A recent article from Reuters states that Pinterest is valued around $1.5 billion, after raising around $100 million in financing. Pinterest is in the long line of dot com companies that have received massive valuations (and been able to receive massive amounts of funding) without turning a profit. This trend has been occurring in the tech industry for decades, and some say that it is actually beneficial for the growth of new startups – they have the ability to focus on creating a product or service that people use instead of worrying about how whether or not they can afford to keep the business afloat. The ultimate goal is to start making revenue, bet acquired, or go public.

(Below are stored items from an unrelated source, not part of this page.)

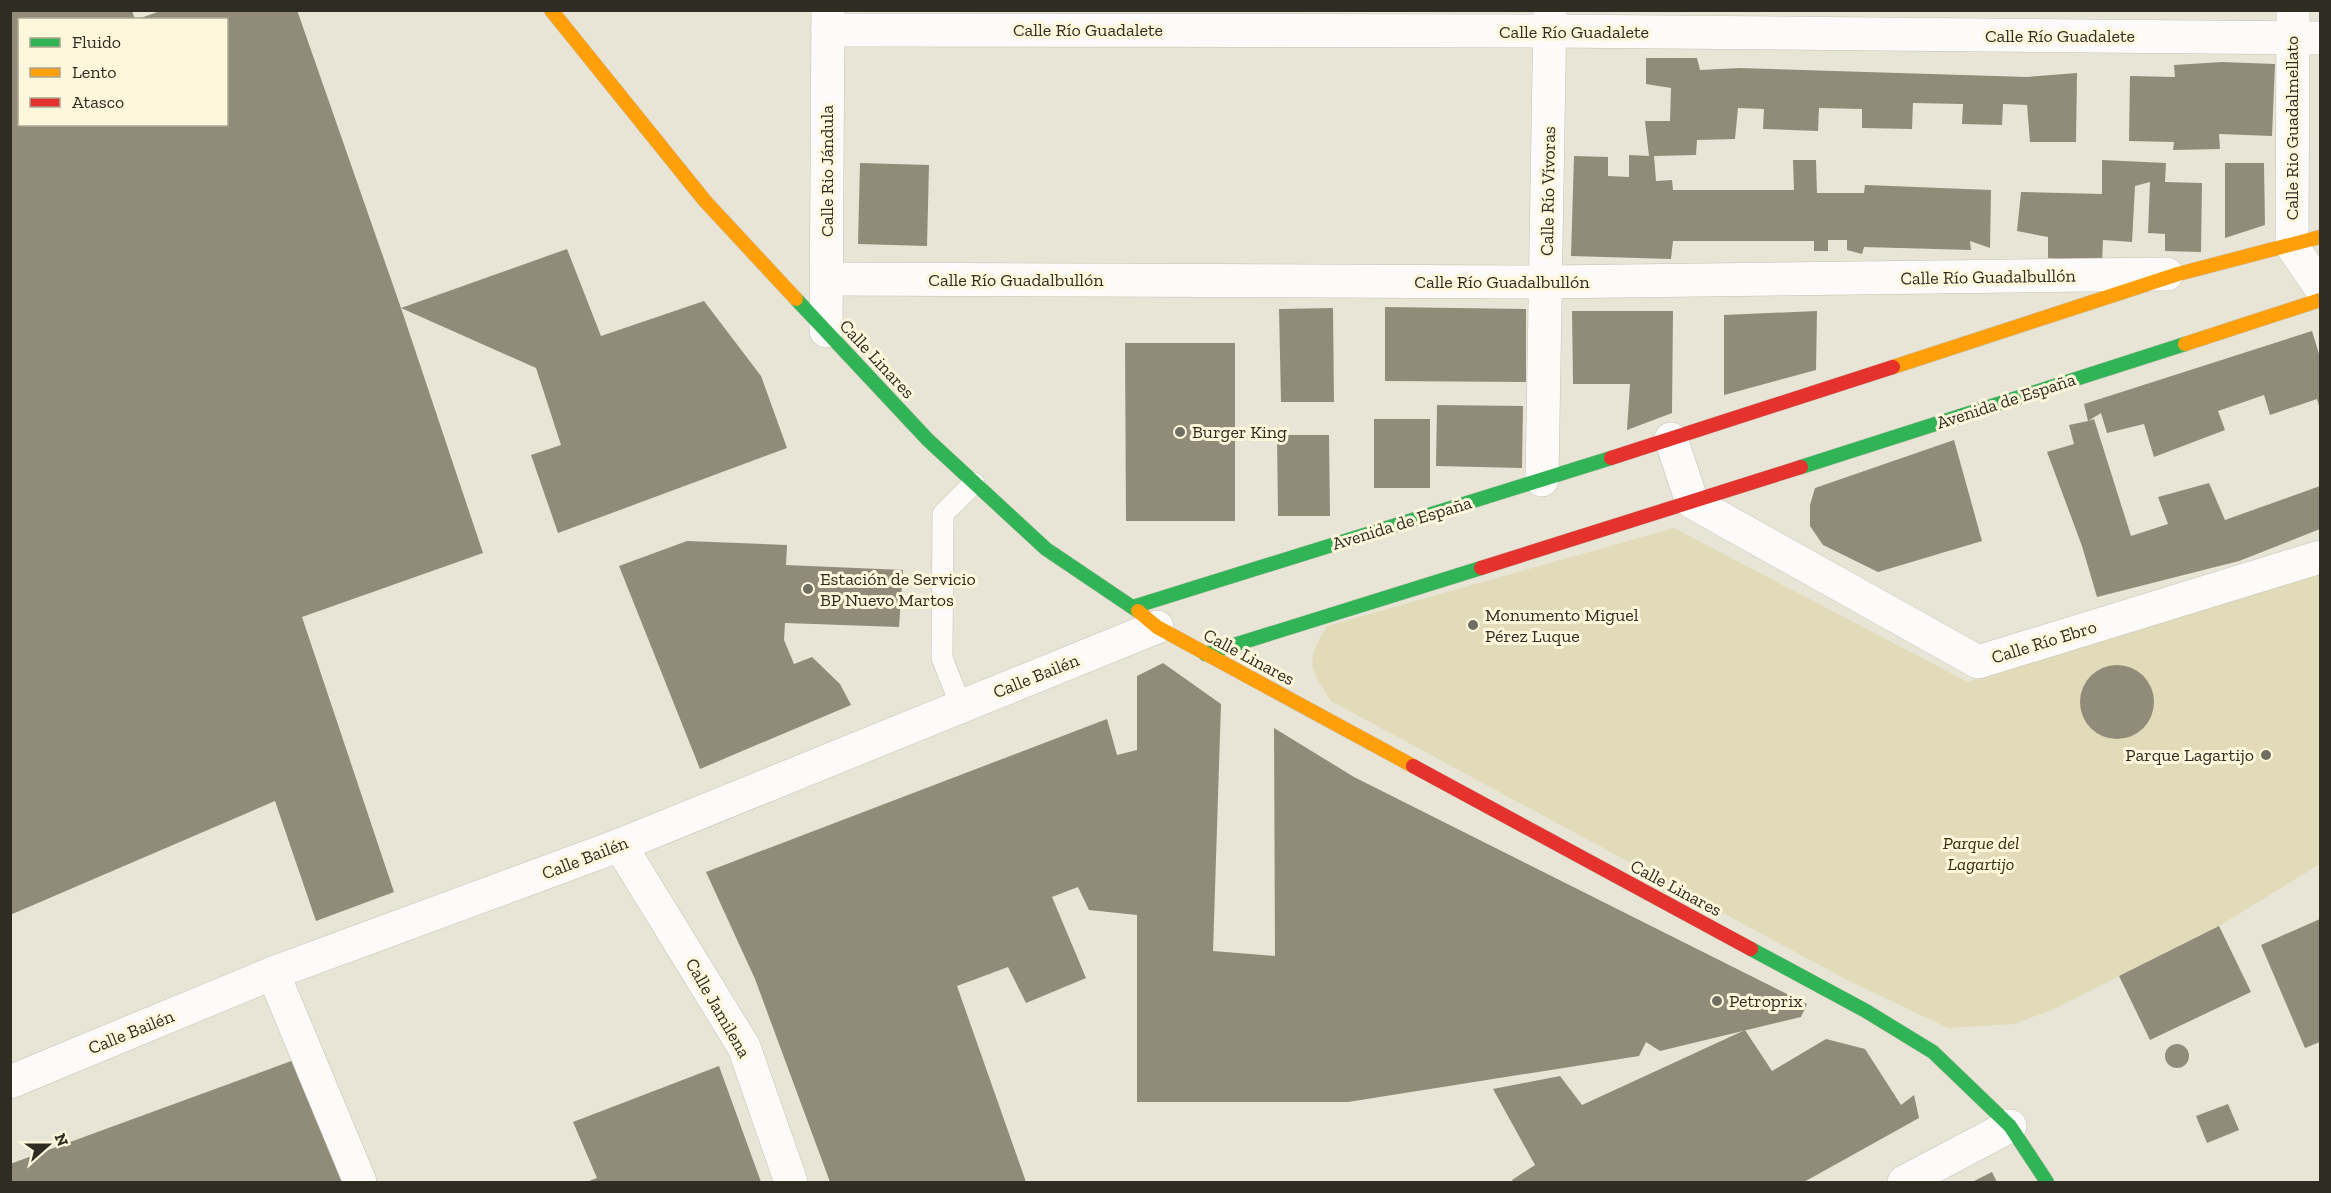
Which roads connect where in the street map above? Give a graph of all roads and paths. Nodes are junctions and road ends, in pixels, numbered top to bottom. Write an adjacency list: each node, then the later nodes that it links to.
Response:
1 (551, 10): 11 (street, Calle Linares)
2 (828, 20): 3 (street, Calle Río Guadalete); 7 (street, Calle Rio Jándula)
3 (1550, 21): 4 (street, Calle Río Guadalete); 8 (street, Calle Río Vívoras)
4 (2302, 29): 5 (street, Calle Rio Guadalmellato)
5 (2306, 241): 6 (street, Avenida de España); 9 (street)
6 (2178, 274): 8 (street, Calle Río Guadalbullón); 12 (street, Avenida de España)
7 (827, 279): 8 (street, Calle Río Guadalbullón); 11 (street, Calle Rio Jándula)
8 (1546, 282): 13 (street, Calle Río Vívoras)
9 (2320, 288)
10 (2320, 300): 15 (street, Avenida de España)
11 (826, 331): 14 (street, Calle Linares)
12 (1671, 439): 13 (street, Avenida de España); 15 (street)
13 (1542, 480): 17 (street, Avenida de España)
14 (974, 483): 17 (street, Calle Linares); 19 (lane)
15 (1692, 502): 16 (street, Calle Río Ebro); 18 (street, Avenida de España)
16 (2320, 556)
17 (1145, 617): 18 (street, Calle Linares); 19 (street, Calle Bailén)
18 (1205, 654): 23 (street, Calle Linares)
19 (961, 706): 20 (street, Calle Bailén)
20 (620, 845): 21 (street, Calle Bailén); 25 (street, Calle Jamilena)
21 (273, 973): 22 (street, Calle Bailén); 24 (street)
22 (10, 1082)
23 (2010, 1126): 26 (street); 27 (street, Calle Linares)
24 (360, 1182)
25 (791, 1182)
26 (1904, 1182)
27 (2047, 1182)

The conversation that everyone is having with Pinterest is the same one that people have been having with other “hot” dot com and tech businesses like Facebook (which is now a public company and must rely on Facebook ads for most of their revenue), Instagram (which was acquired by Facebook for $1 billion) and YouTube (which was acquired by Google for $1.65 billion). Large companies are always willing to pay a premium to acquire startups, which is why I think it’s possible that someone out there is willing to pay $1.5 billion for it. However, is it worth that much?
From a literal standpoint, no, it probably is not. However, take into account more than just the monetary income that Pinterest could ever hope to generate and that price might be worth it. Take Instagram and YouTube for example. Facebook and Google did not purchase those companies because they thought they would be able to make back the money that was spent to purchase them in the short run. However, there are synergies between Facebook and Instagram, and Google and YouTube that do not appear on a balance sheet but are vital to each company. If a company does decide to purchase Pinterest, it will be for that reason, not because they expect it to turn a profit.